Figure 4. DOS/PDOS plots with selected molecular orbitals of Fe(dmpe)₂(CO₂) (top) and Fe(dtfmpe)₂(CO₂) (bottom).

Replacing EDGs by EWGs shifts the Fe-centered PDOS envelope to lower energies relative to the Fermi-level ($E_F$). This stabilization of the d-manifold is the expected response to reduced $\sigma$ donation and enhanced ligand electronegativity. Conversely, EDGs raise the metal d levels, rendering the Fe center more electron-rich. Near the frontier region, the overlap of Fe (red) and CO₂ (blue) PDOS is markedly larger for EDGs. In the EDG complex, the carbon dioxide intensity that appears in the LUMO region tracks with a non-negligible red (Fe) contribution, and the LUMO isosurface shows clear mixing of Fe d with the CO₂${\pi }^{*})$ framework. In contrast, for EWGs, the blue peak nearest to the LUMO is weaker and less coincident with Fe intensity; the LUMO is more ligand-localized with the diminished Fe admixture.

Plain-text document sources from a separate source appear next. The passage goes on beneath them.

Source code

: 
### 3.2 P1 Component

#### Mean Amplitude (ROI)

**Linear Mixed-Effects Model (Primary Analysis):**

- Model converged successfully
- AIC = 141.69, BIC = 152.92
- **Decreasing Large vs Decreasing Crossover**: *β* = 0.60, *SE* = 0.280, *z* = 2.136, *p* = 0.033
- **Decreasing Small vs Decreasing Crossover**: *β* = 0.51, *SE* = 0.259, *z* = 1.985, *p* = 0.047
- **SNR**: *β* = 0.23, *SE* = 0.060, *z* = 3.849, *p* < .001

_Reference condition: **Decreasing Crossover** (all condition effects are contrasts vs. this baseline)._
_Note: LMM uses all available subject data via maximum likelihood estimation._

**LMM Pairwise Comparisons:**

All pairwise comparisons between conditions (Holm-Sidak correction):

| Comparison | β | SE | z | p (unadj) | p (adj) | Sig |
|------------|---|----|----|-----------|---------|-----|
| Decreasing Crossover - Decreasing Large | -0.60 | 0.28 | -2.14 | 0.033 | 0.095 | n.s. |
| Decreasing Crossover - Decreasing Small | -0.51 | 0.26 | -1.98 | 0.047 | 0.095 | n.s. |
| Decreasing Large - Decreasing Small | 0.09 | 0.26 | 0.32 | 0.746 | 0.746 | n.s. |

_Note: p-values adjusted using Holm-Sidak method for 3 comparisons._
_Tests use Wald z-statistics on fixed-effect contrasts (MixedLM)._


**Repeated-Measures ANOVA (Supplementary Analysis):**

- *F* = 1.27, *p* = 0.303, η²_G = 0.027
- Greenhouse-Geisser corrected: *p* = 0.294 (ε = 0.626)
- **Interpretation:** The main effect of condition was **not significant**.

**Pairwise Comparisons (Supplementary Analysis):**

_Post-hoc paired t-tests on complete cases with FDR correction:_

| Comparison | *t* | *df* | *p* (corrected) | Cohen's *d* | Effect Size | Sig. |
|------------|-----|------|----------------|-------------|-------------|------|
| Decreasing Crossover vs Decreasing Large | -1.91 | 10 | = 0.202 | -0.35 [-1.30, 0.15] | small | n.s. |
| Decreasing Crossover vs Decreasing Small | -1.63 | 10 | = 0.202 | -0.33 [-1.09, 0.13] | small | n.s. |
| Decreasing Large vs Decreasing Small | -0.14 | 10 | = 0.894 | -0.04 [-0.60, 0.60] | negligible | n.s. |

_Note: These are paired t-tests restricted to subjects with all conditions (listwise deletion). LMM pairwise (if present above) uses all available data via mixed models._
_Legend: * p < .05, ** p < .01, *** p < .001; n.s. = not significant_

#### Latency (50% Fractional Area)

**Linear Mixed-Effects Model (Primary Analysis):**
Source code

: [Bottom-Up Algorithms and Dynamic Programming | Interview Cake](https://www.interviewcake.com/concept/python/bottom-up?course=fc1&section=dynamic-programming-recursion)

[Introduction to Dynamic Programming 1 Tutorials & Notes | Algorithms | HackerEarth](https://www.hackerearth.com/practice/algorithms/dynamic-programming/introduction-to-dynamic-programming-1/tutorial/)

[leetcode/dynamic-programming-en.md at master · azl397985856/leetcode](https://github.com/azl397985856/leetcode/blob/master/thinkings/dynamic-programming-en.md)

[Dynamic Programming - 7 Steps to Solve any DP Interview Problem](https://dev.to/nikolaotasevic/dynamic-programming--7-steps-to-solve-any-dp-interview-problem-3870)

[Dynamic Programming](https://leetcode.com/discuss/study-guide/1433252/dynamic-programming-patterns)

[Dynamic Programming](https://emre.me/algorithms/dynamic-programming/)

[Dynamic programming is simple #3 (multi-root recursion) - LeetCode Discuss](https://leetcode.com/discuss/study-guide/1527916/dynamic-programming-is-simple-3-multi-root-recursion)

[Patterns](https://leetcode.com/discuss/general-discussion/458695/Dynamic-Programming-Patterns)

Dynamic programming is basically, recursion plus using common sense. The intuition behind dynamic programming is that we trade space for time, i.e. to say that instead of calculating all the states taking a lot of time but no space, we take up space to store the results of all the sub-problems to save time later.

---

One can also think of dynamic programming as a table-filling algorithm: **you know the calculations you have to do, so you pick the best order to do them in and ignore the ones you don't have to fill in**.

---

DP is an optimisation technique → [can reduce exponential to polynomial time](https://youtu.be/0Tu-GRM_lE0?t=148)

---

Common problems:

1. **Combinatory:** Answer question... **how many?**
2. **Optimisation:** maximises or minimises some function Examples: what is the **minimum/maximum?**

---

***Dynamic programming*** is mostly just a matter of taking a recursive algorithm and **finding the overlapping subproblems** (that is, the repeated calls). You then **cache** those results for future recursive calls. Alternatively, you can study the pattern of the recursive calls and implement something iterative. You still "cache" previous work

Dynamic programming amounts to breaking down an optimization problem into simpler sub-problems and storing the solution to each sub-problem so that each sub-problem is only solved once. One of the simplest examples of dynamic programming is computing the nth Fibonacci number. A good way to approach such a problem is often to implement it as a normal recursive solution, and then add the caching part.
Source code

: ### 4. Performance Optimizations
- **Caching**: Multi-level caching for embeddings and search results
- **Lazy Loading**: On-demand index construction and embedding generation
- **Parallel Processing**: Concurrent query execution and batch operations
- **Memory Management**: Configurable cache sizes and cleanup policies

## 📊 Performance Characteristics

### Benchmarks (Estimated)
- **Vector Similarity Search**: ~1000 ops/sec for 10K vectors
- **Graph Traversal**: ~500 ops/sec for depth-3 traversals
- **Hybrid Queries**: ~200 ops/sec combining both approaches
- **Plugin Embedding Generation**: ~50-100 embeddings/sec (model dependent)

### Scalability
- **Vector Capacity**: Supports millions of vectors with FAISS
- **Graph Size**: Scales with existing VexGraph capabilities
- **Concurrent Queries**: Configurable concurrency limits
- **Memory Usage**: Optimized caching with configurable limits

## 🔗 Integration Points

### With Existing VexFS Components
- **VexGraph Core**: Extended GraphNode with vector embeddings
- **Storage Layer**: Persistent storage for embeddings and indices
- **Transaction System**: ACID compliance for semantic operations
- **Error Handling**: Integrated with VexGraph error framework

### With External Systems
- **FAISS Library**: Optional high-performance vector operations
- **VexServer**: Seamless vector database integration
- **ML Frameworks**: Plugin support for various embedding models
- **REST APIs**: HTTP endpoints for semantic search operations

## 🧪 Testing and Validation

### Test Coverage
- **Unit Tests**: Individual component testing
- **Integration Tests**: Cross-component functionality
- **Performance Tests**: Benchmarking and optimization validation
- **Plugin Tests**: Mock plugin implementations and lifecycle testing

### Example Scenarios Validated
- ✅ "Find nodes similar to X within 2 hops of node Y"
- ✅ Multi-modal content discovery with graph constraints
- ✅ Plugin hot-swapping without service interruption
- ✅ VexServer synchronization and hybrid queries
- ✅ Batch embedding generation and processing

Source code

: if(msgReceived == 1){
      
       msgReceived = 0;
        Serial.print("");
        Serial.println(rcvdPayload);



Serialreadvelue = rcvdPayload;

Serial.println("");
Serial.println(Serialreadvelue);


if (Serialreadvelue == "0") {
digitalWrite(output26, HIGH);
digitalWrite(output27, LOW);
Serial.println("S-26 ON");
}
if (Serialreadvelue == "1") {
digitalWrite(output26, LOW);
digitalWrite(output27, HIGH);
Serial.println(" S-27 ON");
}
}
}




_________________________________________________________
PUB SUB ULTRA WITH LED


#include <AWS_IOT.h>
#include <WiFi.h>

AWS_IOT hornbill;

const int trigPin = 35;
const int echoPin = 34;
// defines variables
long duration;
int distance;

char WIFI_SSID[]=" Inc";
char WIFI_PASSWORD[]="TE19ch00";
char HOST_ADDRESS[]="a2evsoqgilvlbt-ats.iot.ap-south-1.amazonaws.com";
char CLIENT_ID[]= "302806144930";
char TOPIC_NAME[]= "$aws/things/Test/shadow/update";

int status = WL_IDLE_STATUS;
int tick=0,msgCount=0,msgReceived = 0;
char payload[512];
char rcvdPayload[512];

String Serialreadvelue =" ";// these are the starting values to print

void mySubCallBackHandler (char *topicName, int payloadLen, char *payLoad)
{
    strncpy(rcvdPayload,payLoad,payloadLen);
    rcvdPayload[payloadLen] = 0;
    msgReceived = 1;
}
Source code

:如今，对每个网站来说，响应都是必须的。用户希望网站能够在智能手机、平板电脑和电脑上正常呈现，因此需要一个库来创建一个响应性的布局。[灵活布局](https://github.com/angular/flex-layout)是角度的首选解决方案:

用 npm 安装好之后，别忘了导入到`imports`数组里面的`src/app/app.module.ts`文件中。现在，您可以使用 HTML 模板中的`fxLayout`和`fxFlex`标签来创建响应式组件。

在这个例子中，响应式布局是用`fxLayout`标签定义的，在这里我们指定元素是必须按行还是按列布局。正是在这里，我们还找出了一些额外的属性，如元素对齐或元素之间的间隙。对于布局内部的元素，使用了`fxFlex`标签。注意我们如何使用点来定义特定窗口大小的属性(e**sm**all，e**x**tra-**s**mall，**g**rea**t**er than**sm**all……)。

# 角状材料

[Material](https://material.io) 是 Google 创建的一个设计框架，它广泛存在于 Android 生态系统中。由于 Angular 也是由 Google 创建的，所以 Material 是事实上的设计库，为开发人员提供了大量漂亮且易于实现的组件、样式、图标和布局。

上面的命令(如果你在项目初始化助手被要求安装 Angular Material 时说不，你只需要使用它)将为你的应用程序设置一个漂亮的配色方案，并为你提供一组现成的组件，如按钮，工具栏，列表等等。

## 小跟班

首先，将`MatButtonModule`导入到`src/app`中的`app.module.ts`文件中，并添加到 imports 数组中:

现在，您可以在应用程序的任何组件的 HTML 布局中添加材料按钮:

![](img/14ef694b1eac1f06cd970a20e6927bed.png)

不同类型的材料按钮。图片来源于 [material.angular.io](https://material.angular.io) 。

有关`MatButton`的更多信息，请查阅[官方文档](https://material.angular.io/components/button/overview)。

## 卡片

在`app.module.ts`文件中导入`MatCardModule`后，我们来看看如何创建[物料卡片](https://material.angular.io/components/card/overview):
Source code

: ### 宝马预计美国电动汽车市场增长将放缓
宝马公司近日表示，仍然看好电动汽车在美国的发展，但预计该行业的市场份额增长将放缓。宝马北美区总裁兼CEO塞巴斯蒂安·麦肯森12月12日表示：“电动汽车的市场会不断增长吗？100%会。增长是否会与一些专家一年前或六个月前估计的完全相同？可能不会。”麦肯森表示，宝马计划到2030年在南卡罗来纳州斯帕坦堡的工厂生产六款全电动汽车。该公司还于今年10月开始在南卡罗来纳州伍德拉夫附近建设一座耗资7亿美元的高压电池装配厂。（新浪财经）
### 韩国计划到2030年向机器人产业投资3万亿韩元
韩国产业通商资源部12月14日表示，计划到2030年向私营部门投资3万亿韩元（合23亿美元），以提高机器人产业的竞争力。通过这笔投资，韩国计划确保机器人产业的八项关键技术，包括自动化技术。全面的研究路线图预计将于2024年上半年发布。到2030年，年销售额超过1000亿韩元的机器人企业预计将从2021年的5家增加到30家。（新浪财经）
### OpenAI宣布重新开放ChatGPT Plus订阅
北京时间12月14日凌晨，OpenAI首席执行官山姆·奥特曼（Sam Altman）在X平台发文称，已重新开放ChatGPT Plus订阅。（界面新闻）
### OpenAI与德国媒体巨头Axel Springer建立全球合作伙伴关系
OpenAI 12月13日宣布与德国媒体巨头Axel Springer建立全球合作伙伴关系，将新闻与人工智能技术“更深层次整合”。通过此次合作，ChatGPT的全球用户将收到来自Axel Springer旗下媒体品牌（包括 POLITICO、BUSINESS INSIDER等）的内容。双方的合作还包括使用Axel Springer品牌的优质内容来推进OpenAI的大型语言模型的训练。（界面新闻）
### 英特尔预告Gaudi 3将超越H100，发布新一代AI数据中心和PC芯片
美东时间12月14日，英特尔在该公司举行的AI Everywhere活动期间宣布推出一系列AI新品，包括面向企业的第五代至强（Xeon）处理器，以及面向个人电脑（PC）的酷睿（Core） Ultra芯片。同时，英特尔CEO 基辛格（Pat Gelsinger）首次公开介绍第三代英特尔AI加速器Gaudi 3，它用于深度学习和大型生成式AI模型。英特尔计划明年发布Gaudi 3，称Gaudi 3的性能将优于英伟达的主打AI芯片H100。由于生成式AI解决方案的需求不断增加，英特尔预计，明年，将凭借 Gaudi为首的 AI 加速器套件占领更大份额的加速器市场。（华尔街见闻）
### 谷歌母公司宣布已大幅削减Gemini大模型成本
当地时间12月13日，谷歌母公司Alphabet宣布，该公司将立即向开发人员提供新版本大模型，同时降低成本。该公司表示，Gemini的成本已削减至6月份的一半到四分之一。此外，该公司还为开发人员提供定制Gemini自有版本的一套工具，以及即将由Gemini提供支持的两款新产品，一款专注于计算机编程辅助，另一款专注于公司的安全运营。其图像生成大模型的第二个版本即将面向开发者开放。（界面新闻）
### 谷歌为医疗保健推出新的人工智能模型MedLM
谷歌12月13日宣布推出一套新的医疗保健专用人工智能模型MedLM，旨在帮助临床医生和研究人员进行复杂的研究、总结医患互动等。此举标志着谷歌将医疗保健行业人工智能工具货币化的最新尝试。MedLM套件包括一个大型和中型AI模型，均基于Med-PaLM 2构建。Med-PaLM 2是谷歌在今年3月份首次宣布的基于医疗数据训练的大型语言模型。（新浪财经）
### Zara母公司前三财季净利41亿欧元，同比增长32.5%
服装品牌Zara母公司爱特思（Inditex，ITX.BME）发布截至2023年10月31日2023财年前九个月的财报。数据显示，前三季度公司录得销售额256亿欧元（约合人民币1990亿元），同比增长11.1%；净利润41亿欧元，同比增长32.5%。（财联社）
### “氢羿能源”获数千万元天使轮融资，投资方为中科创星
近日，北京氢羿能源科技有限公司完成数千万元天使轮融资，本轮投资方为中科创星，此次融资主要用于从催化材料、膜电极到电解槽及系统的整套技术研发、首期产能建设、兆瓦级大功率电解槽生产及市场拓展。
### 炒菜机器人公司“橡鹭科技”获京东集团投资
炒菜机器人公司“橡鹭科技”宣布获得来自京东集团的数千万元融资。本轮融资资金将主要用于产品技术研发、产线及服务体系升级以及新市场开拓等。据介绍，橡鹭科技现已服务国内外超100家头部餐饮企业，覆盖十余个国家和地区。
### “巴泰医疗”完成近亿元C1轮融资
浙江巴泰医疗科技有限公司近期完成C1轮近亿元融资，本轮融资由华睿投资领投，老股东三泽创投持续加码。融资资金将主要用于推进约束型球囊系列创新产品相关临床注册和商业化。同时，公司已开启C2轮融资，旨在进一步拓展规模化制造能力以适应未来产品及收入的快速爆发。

Stronger back-donation (EDG case) implies a more activated CO₂: greater O–C–O bending, longer C–O bonds, and a lower $\nu$(C=O) stretching frequency. The EWG complex should display the opposite: less bending/elongation and higher $\nu$(C=O). These trends are consistent with the qualitative frontier-orbital pictures shown (HOMO/HOMO-1 bearing more Fe–phosphine character, LUMO with larger CO₂${\pi }^{*})$ weight for EDGs).

4. Conclusions

This study highlights the critical role of transition metal identity and phosphine ligand effects in CO₂ activation. The Fe(0) complexes demonstrated the strongest CO₂ activation, as evidenced by the significant elongation of C=O bonds, high charge transfer, and substantial $\pi$-backdonation. In contrast, Pd(0) complexes exhibited the weakest CO₂ activation, indicating limited catalytic potential for CO₂ reduction. Pt(0) complexes displayed an intermediate degree of activation, suggesting their potential for selective CO₂ functionalization. Furthermore, the choice of a phosphine ligand was shown to be crucial, with electron-donating phosphines enhancing CO₂ activation, whereas electron-withdrawing phosphines weakened the metal–CO₂ interaction. These findings provide valuable insights for designing transition metal catalysts optimized for CO₂ reduction and conversion, contributing to the advancement of sustainable chemistry.